For Croly, the individualistic, libertarian America of the agrarian 18th and 19th centuries was gone, swept away by the forces of the industrial revolution, urbanization, centralization and modernity. He advocated a new political consensus that included as its core nationalism, but with a sense of social responsibility and care for the less fortunate. Since the power of big business, trusts, interest groups and economic specialization had transformed the nation in the latter part of the 19th century, only the embracing of a counterbalance to this power would serve the society of the future. Croly pressed for the centralization of power in the federal government to ensure democracy, a "New Nationalism".

In Croly's view, "the traditional American confidence in individual freedom has resulted in a morally and socially undesirable distribution of wealth." He argued for a national government that was more rather than less powerful than it had been, as a bulwark against what he regarded as overbearing self-interest, greed, corruption, and unchecked power. At the same time, Croly valued the individual motivated by civic virtue and "constructive individualism" and urged all to pursue this objective.

== Hamiltonian means vs.
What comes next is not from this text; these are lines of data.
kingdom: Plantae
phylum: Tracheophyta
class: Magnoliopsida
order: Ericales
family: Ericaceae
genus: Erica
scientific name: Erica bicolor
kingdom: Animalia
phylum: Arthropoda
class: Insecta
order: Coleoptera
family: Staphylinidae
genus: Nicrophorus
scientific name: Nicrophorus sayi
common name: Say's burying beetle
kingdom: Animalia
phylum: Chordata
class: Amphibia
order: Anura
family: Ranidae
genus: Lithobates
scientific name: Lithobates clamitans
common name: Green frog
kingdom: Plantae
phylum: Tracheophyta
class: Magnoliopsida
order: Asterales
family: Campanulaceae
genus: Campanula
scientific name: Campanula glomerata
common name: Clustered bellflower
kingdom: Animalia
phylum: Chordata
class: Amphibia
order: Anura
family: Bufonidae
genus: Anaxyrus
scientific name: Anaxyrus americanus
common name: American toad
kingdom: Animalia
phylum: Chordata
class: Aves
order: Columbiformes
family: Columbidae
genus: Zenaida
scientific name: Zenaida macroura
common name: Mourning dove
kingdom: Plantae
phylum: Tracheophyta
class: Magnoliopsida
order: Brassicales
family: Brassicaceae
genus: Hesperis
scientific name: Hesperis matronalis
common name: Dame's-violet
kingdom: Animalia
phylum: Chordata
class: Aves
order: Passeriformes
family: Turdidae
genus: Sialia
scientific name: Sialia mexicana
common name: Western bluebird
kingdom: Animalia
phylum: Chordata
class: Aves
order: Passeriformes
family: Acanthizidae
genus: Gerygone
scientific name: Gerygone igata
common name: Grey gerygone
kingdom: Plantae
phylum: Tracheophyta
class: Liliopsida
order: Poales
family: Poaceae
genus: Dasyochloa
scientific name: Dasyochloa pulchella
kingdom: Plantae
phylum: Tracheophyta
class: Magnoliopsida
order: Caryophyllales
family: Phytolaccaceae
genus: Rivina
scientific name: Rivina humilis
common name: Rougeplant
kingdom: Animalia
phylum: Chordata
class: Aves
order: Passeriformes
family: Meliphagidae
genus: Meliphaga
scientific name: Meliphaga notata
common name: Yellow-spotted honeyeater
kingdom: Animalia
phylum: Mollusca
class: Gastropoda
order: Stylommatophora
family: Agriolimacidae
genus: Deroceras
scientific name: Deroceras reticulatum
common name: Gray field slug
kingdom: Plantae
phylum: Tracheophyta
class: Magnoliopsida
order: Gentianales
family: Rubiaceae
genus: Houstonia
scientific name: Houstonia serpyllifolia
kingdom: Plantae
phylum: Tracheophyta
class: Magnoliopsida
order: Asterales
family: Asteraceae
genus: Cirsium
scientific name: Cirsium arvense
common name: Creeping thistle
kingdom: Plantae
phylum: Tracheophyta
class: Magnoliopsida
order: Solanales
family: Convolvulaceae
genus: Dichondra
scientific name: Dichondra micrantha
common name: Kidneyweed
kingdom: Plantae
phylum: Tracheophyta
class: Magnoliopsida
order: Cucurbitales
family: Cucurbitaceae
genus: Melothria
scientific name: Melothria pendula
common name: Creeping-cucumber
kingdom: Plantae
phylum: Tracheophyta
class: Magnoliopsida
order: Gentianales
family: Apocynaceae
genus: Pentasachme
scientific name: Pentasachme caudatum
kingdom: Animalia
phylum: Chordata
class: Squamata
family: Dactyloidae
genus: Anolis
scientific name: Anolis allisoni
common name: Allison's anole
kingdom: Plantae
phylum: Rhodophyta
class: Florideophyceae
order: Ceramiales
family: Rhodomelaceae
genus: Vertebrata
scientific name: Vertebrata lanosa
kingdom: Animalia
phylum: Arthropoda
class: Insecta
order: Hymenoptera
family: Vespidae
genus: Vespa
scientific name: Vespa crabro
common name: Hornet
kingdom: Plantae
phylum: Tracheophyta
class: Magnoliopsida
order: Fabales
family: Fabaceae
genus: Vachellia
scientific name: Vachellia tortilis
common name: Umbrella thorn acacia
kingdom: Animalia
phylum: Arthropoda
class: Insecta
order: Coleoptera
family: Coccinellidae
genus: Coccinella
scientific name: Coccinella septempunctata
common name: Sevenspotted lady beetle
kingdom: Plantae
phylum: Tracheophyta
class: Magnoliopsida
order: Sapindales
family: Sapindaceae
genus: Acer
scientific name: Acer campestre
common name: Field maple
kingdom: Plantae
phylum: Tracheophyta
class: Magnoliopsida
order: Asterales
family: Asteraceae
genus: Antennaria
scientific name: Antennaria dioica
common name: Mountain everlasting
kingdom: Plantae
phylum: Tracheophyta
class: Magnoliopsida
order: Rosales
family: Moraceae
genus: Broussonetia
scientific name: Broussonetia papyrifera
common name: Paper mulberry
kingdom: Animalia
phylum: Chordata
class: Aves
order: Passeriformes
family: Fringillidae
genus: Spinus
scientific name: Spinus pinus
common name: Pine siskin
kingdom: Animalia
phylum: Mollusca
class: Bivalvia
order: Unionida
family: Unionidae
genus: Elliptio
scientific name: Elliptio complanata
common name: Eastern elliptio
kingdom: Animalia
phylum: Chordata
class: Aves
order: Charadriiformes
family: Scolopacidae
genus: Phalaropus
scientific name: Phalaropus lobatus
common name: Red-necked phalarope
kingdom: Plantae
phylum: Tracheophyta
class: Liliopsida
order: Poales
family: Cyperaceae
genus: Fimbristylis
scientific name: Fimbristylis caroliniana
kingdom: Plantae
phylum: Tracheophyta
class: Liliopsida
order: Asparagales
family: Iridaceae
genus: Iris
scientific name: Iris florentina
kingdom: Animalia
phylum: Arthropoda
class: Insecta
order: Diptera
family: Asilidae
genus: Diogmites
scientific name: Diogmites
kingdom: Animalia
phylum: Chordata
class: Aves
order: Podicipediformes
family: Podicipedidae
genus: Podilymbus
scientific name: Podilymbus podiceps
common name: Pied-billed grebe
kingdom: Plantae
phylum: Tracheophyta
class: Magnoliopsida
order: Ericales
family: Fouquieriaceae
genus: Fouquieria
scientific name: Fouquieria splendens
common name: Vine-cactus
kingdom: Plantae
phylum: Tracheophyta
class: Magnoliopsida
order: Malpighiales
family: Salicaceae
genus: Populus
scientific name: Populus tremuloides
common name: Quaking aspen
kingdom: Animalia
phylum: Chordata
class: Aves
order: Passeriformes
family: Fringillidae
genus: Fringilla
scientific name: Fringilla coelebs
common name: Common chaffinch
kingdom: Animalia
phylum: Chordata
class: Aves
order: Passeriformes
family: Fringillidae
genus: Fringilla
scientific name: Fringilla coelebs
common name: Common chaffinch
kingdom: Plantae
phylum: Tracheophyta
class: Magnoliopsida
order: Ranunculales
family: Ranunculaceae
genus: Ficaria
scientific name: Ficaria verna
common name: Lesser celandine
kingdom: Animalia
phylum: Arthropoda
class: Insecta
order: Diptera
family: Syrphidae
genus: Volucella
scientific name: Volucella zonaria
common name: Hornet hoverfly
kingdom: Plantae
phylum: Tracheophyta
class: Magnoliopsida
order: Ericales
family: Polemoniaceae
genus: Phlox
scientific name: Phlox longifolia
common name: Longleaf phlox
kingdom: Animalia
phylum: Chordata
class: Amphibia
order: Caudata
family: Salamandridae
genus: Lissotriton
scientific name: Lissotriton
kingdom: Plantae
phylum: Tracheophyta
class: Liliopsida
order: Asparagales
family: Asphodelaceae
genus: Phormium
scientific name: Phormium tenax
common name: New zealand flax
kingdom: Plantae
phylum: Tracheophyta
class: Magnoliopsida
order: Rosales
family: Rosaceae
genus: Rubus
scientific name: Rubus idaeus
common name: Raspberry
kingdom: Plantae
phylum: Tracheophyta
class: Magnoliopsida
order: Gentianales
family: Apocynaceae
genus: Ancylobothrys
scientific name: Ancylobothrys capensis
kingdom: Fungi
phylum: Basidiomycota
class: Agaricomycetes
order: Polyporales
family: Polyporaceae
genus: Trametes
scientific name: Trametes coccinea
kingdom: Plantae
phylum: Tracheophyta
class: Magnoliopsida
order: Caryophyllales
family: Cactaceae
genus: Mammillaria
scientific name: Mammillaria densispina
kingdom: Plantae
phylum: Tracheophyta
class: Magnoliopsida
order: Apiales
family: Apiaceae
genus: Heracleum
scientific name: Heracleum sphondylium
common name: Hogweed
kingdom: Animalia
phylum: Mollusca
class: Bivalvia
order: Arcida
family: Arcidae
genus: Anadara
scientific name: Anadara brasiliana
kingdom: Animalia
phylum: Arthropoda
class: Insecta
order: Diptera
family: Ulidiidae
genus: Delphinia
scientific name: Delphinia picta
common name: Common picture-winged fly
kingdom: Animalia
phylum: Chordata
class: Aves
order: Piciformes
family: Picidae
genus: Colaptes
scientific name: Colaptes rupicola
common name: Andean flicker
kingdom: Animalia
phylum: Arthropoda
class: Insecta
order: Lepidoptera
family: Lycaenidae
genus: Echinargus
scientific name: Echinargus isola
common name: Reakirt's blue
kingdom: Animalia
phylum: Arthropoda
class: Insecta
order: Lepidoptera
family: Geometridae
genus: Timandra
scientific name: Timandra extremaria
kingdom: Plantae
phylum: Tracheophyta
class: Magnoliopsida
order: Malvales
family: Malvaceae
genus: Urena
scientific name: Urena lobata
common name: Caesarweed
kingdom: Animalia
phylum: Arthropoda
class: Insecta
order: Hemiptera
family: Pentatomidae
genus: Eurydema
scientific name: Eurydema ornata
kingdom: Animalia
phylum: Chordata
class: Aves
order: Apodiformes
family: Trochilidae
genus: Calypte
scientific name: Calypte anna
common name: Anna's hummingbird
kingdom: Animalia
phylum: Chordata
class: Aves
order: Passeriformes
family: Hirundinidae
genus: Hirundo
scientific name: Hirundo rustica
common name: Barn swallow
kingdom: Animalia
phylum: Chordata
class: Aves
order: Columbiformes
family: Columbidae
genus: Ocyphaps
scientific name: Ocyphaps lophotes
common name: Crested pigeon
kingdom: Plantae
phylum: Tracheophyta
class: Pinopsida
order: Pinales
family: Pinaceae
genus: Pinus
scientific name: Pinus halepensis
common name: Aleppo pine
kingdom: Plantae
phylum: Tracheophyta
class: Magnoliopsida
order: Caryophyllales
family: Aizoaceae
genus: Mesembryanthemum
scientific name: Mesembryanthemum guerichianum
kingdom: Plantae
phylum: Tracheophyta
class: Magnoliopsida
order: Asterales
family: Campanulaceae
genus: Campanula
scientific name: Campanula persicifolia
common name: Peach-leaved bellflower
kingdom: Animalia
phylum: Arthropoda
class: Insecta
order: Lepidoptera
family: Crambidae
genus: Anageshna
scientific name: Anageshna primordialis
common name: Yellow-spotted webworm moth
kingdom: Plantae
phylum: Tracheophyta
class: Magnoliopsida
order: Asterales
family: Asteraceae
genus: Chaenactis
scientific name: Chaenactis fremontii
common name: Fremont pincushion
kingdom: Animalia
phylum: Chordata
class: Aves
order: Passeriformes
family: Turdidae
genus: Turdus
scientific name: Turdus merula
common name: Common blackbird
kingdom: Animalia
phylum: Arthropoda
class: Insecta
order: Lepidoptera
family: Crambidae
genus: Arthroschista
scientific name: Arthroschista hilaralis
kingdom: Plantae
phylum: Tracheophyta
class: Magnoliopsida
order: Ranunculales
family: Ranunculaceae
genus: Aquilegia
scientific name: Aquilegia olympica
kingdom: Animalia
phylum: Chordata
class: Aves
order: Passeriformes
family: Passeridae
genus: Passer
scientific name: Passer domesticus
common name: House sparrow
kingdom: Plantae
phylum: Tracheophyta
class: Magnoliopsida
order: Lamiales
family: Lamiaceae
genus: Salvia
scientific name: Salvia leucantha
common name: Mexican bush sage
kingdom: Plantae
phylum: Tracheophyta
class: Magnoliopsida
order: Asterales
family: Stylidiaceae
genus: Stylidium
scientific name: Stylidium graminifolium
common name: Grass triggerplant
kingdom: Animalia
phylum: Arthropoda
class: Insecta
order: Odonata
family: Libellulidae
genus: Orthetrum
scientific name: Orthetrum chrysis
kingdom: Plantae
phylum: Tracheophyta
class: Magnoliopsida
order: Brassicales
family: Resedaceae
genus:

Jeffersonian values ==
According to David Kennedy in his book Progressivism: The Critical Issues, Croly talks of a "new liberal democratic theory, which emphasized not individualism but social consciousness, and which spoke less of freedom than it did of social control." This idea was called "Hamiltonian means", which in the book is defined as "the establishment of federal regulatory commissions, staffed by experts, to oversee the big corporate enterprises whose existence he [Croly] accepted and even welcomed." In Croly's view, the emphasis on individualism associated with Thomas Jefferson's liberal democratic theory was irrelevant in a time of great reform and that its revival would be counterproductive in the restoration of American democracy that was taking place during the Progressive Era. Croly then suggests that "Hamiltonian means must be employed to secure Jeffersonian ends." To Croly, this meant that to fulfill the promise of American life there needed not to be "a maximum amount of economic freedom, but by a certain amount discipline" and "not merely by the abundant satisfaction of individual desires, but by a large measure of individual subordination and self-denial."

==Positive reviews==
After reading The Promise of American Life, former President Theodore Roosevelt wrote the following:

In Mr. Herbert Croly's "Promise of American Life," the most profound and illuminating study of our National conditions which has appeared for many years, especial emphasis is laid on the assertion that the whole point of our governmental experiment lies in the fact that it is a genuine effort to achieve true democracy—both political and industrial.

== Negative reviews ==

The Promise of American Life has received criticism from a number of angles. Some feared the underlying tones of totalitarianism or fascism. Others worried that Croly's plan would make America socialist—a criticism Croly foresaw in his book and attempted to combat by labeling his government as nationalistic rather than socialistic. Even those who believed Croly's government could be democratic had concerns that Croly's vision for the country was clouded by a Republican prejudice. His writing contained several criticisms of the Democrats but almost none of the Republicans.
Croly's book was also criticized for its lack of national focus. It focused almost entirely on problems that were of interest to those living in cities but not to rural America. The tariff, conservation, currency, banking, and agriculture all were only mentioned in passing, if at all. Connected to that was an argument that Croly's plans were unrealistic and detached from the reality that many Americans were living.